EXERCISE GOAL ::
Recast as a Markdown table with the columns "Row" and "Entry" the lines beginning at the one that contains "pose: elev=215.7 azim=148.5" and ending after the one that contains "Dot at: (277, 263)", one line per row, leaving out blank lines.
==== MATERIAL SHOWN ====
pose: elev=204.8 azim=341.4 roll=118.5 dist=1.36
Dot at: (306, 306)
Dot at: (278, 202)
====
==== MATERIAL SHOWN ====
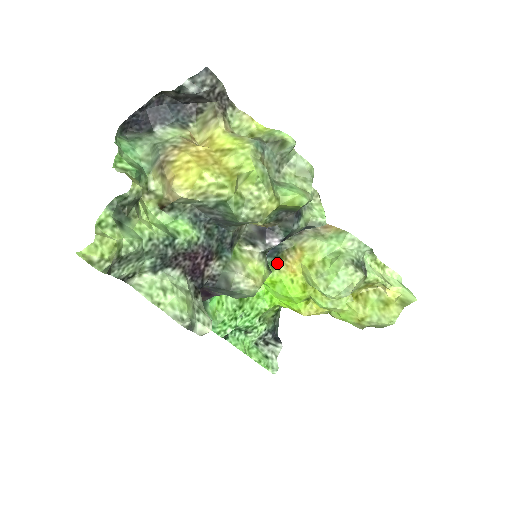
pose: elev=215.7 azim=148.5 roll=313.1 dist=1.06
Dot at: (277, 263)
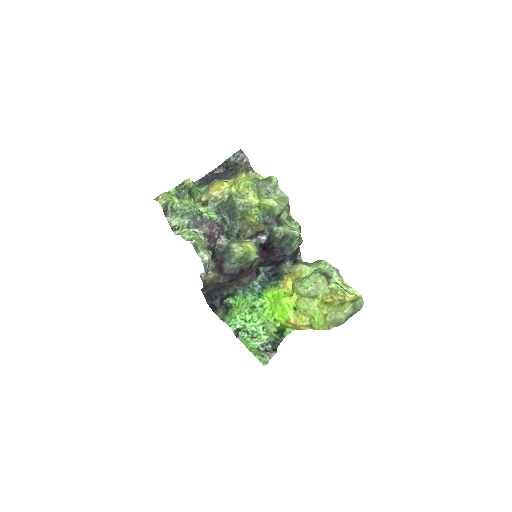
====
OUTPUT BELOW ::
| Row | Entry |
|---|---|
| 1 | pose: elev=215.7 azim=148.5 roll=313.1 dist=1.06 |
| 2 | Dot at: (277, 263) |